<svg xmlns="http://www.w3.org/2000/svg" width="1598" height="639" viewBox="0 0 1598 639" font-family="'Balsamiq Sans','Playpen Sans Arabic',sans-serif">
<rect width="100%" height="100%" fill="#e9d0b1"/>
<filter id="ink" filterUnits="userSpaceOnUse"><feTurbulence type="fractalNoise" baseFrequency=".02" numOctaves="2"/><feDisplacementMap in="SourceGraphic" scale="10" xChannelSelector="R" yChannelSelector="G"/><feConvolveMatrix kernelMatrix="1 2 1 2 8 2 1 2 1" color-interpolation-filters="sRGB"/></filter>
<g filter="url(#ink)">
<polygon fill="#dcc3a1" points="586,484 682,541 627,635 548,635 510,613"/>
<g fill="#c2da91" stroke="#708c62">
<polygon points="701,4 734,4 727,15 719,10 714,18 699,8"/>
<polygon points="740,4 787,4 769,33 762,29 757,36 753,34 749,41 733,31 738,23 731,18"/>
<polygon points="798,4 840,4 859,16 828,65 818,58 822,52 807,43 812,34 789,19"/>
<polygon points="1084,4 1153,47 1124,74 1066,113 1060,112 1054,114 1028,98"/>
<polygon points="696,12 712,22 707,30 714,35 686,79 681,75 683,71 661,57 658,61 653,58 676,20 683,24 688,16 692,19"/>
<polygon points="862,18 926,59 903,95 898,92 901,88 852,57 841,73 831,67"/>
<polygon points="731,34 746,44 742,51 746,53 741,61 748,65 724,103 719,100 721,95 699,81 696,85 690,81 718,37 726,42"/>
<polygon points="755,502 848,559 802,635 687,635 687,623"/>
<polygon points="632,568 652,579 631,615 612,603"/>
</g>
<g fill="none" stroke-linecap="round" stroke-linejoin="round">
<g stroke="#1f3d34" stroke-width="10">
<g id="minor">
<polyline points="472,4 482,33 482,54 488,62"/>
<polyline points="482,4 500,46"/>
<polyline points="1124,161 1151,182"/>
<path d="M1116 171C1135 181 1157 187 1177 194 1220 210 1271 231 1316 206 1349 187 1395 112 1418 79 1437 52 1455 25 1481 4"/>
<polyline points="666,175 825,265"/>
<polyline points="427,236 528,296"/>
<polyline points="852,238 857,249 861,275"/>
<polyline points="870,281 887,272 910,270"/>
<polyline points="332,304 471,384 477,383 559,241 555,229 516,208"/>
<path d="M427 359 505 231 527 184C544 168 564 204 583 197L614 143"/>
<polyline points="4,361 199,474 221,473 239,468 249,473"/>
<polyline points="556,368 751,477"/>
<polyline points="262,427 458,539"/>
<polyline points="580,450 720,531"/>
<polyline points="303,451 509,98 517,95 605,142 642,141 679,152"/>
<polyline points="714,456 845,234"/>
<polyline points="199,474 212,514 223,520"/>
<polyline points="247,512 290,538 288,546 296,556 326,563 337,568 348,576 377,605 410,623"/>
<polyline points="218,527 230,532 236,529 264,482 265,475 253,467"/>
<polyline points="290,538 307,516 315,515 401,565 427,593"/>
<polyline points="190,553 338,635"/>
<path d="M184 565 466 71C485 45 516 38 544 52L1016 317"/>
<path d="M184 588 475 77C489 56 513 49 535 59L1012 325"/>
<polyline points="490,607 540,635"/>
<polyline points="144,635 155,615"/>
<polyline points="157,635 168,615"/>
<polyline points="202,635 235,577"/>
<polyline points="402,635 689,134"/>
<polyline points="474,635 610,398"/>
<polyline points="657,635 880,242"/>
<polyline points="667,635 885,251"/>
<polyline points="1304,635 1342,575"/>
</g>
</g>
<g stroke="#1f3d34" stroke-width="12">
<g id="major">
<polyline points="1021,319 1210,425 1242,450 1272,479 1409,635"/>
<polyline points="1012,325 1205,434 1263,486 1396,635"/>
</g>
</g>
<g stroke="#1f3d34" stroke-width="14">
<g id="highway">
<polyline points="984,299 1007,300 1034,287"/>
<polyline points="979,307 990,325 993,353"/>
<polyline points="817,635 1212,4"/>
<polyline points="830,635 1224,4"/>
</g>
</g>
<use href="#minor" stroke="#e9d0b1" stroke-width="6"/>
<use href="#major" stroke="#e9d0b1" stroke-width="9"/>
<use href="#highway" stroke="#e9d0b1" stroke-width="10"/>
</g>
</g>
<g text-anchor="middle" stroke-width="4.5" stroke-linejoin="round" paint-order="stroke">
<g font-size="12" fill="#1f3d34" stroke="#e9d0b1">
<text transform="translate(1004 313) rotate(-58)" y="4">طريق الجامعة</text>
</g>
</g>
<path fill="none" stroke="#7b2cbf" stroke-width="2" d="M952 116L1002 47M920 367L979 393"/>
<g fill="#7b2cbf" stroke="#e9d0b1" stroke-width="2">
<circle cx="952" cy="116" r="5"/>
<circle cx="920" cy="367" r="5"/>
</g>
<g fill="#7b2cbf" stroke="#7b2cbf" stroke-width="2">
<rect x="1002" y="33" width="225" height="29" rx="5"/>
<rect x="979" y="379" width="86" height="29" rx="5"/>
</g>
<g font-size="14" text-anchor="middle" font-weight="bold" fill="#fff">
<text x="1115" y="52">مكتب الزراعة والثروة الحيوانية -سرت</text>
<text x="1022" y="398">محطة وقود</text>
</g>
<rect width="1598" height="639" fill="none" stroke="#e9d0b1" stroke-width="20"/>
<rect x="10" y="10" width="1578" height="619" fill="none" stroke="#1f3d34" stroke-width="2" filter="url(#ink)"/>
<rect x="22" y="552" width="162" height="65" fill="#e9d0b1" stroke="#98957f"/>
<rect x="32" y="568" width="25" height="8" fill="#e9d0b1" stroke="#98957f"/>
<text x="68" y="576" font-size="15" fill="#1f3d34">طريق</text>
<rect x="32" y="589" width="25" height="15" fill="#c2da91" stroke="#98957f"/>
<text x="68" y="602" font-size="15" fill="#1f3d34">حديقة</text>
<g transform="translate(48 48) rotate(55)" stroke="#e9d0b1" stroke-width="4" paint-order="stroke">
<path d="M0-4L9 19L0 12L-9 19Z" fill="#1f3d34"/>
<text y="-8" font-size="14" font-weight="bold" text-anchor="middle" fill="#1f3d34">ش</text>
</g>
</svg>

§ Assigned task: Your reply should be one number, the count of lines in the data that include the word "bold".

§ Response to the exercise: 2